NATIONAL HARBOR, Md.—The Air Force is eager to use AI widely but is still struggling with the infrastructure to make it all work, said the service’s top buyer for battle-network systems.
“One of my biggest challenges is the underlying infrastructure that actually makes it all work,” said Maj. Gen. Luke Cropsey, the Air Force’s program executive officer for command, control, communications, and battle management, or C3BM, during the Air and Space Forces Association’s Air, Space & Cyber conference. “It’s just the hard network of figuring out: how do you get the right infrastructure where you need it?”

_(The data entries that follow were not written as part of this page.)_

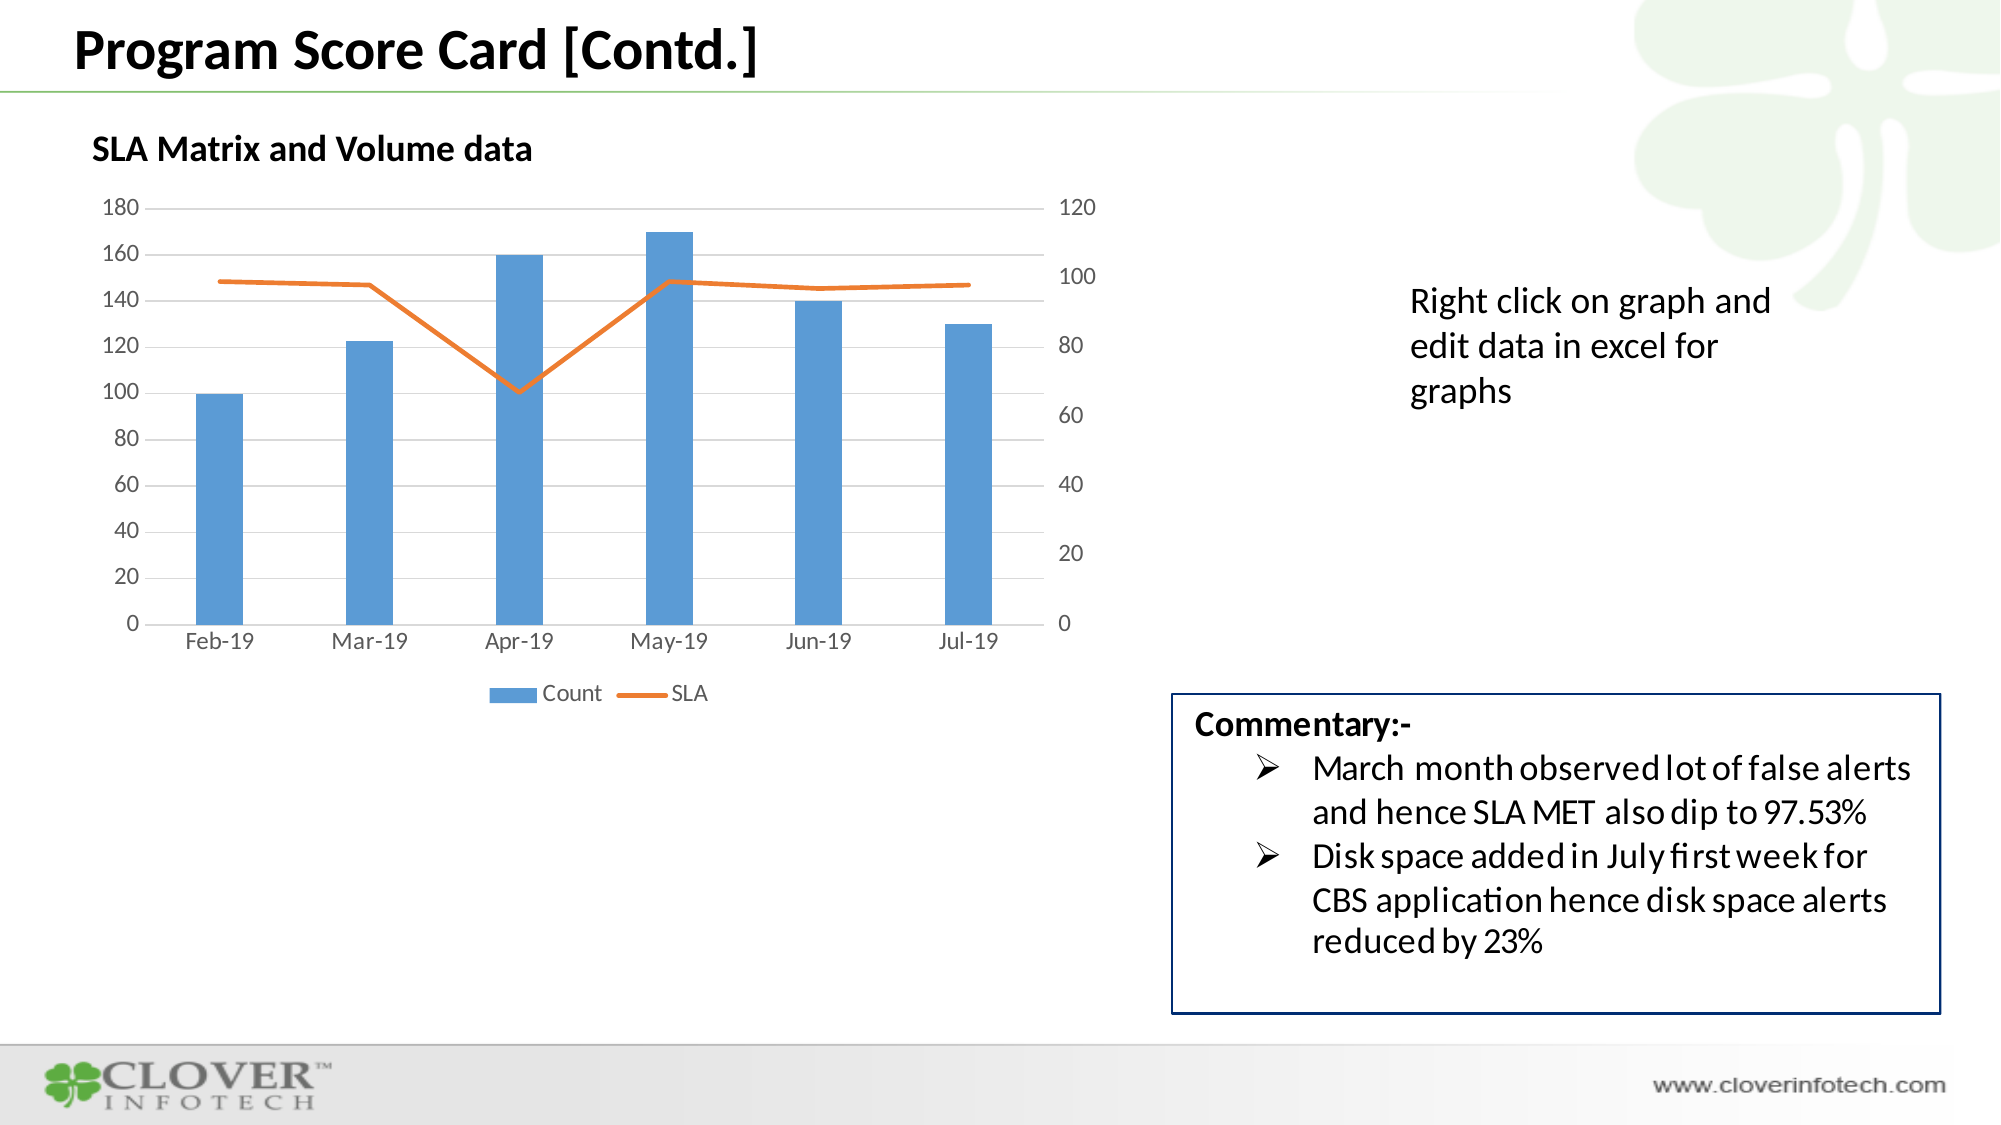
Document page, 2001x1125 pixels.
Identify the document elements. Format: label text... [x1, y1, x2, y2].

picture [0, 0, 2000, 1125]
text_box SLA Matrix and Volume data [2, 116, 549, 222]
text_box Right click on graph and edit data in excel for graphs [1395, 268, 1831, 419]
text_box Program Score Card [Contd.] [59, 3, 1508, 159]
chart [80, 185, 1117, 715]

Interoperability—whether data sharing or linking between systems—remains a challenge.
“With all the different configurations of stacks that are running around out there, getting to an enterprise-level capability is tough,” Cropsey told reporters. “As part of where we’re trying to in our ‘26 priorities, we’re actually looking at how do we build an enterprise battle network, [an] enterprise-wide set of strategies that allows us to go from however many disparate systems are out there today into some rational number of end-to-end capabilities that will allow us to get to the speed and the scale that we need.”

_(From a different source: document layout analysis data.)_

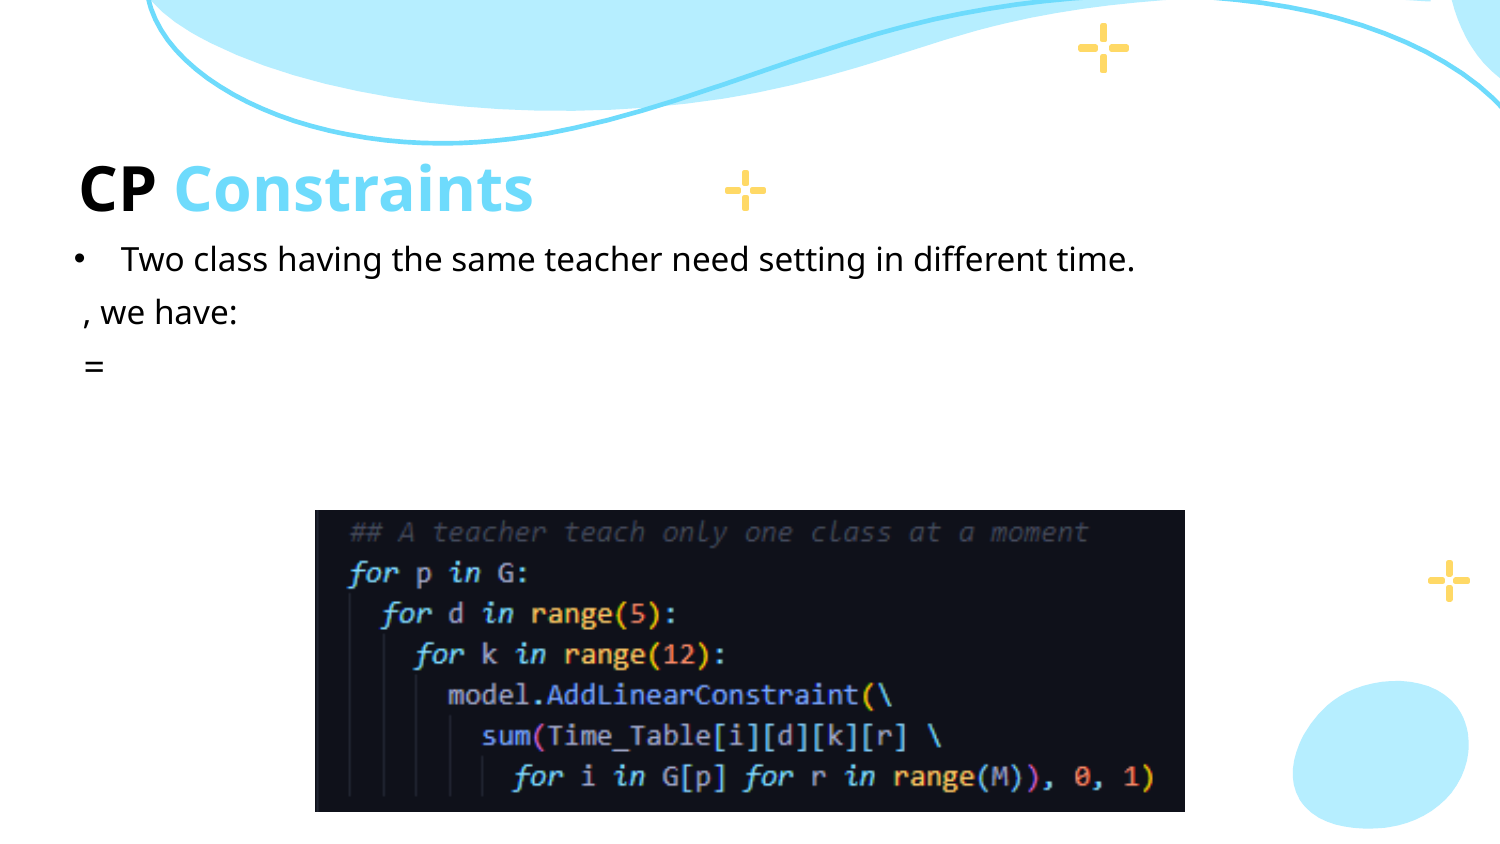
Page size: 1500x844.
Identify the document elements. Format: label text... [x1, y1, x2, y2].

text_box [726, 171, 765, 210]
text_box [1430, 562, 1468, 600]
picture [315, 510, 1185, 812]
text_box [1292, 680, 1469, 829]
title CP Constraints [63, 95, 696, 239]
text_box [1080, 25, 1127, 72]
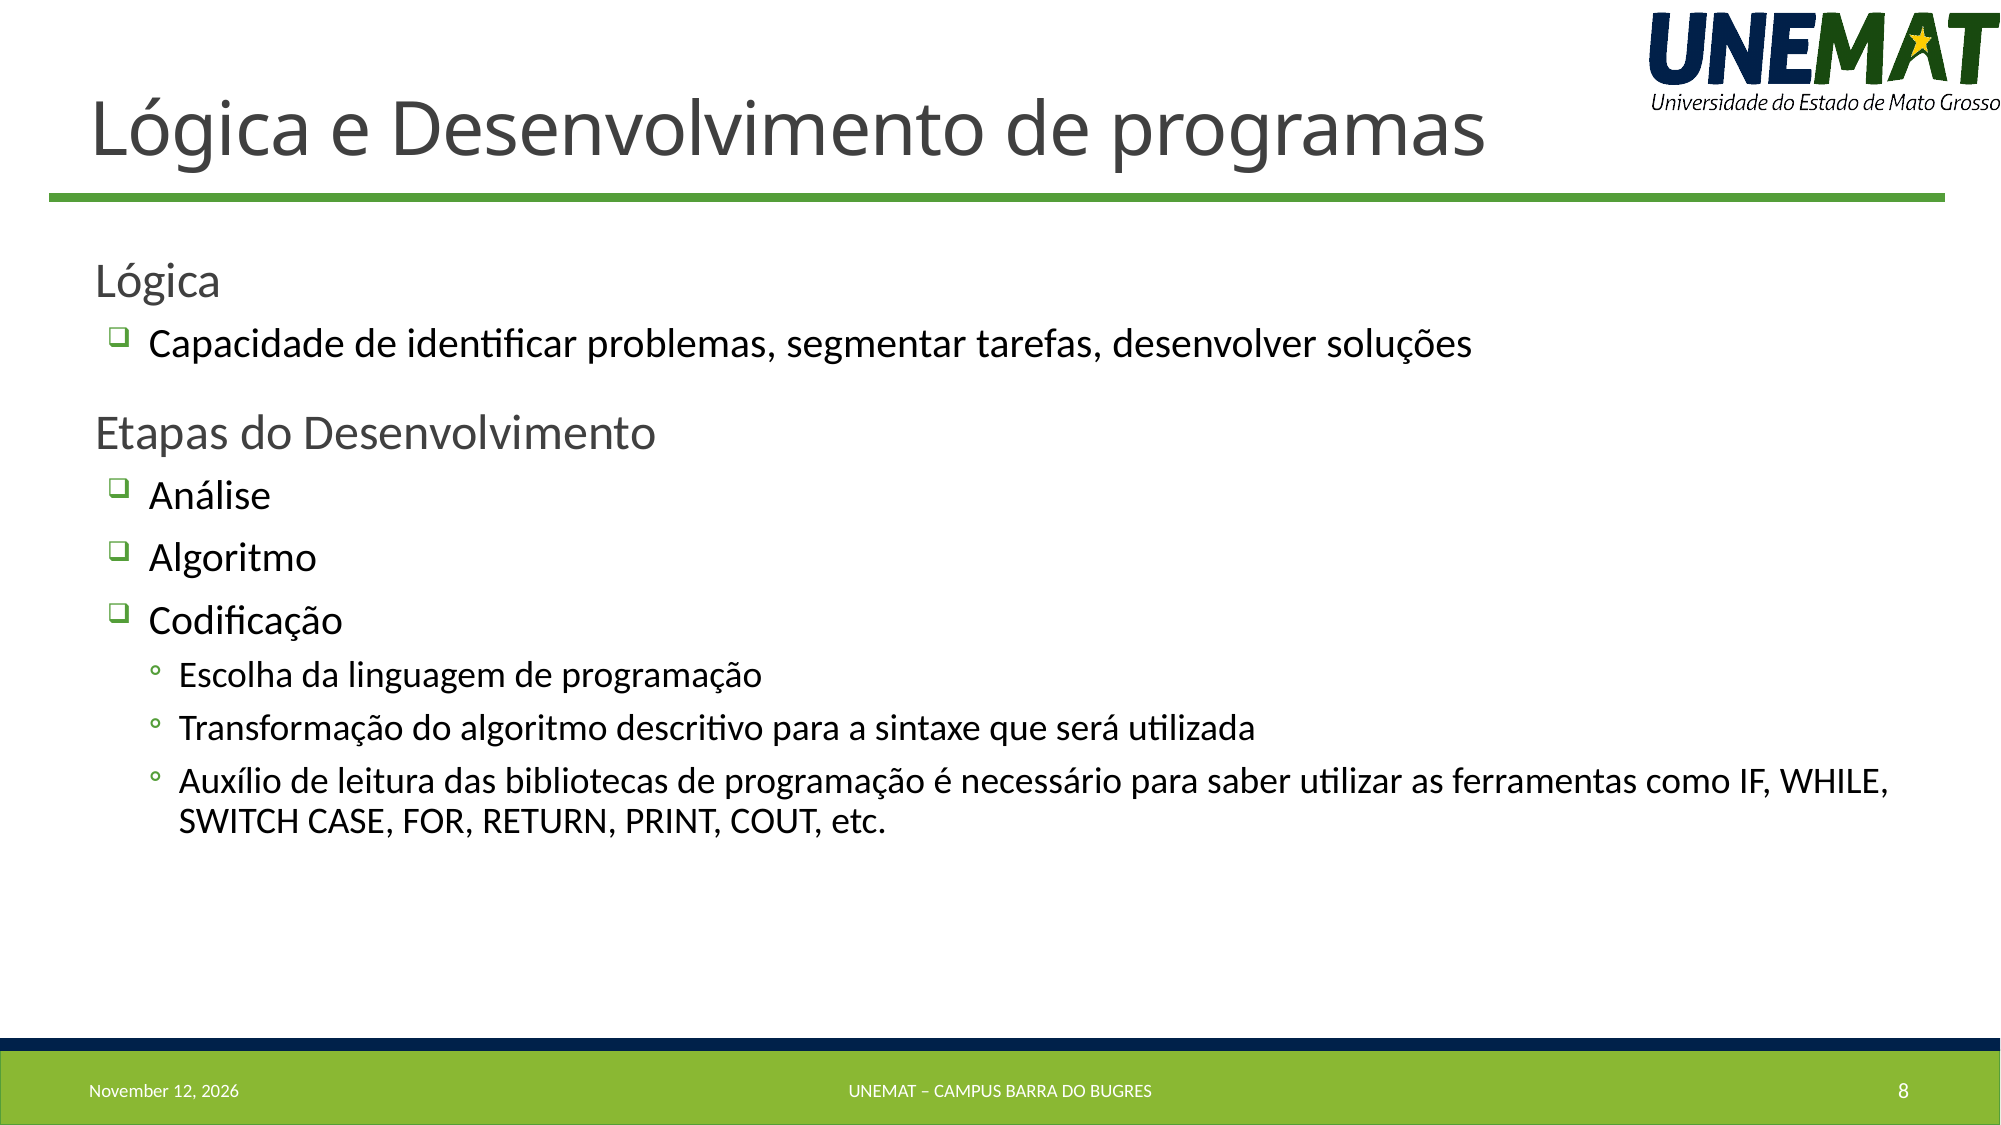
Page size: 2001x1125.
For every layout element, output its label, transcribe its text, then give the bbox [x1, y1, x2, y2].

picture [1632, 0, 2001, 136]
footer UNEMAT – Campus barra do bugres [604, 1059, 1396, 1120]
list Lógica Capacidade de identificar problemas, segmentar tarefas, desenvolver soluções Etapas do Desenvolvimento Análise Algoritmo Codificação Escolha da linguagem de programação Transformação do algoritmo descritivo para a sintaxe que será utilizada Auxílio de leitura das bibliotecas de programação é necessário para saber utilizar as ferramentas como IF, WHILE, SWITCH CASE, FOR, RETURN, PRINT, COUT, etc. [74, 239, 1924, 1001]
slide_number 8 [1708, 1059, 1925, 1120]
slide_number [74, 1059, 480, 1120]
title Lógica e Desenvolvimento de programas [74, 47, 1633, 179]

Technical teams are currently developing drafts of those strategies, which will fit under C3BM’s strategic framework announced in July. The Air Force released a separate network modernization document earlier this month.

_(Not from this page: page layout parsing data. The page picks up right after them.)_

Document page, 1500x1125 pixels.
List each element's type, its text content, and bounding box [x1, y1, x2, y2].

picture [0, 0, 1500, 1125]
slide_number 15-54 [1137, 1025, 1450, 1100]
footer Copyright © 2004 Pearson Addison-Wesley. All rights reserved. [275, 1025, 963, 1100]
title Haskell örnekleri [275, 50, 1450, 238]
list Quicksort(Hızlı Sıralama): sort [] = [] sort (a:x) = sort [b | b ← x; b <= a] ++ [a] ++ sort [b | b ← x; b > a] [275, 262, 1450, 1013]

“As we go into the fall timeframe, we’re going to take those initial internal documents and strategies and start proliferating them out to the rest of the department to get their inputs and then ultimately out for comment to the broader industry base that provides that capability back into us, so that we have a robust strategy around what that end state looks like,” Cropsey said.
But even the best algorithms need good data and management practices to back them up.
“We really struggle, I think, with data integrity and being able to integrate our data…And I think that we go into things with good intentions, we look for [commercial-off-the-shelf] solutions to use, but then we personalize things to the degree that we just can’t get there to integrate,” said Maj. Gen. Michele Edmondson, Air Force deputy chief of staff for warfighter communications and cyber systems. “And from an A6 perspective, if we can’t get the data right, there are so many things that we just won’t be able to do to support Gen. Cropsey in his endeavor. So we’ve got to focus more on the data piece.”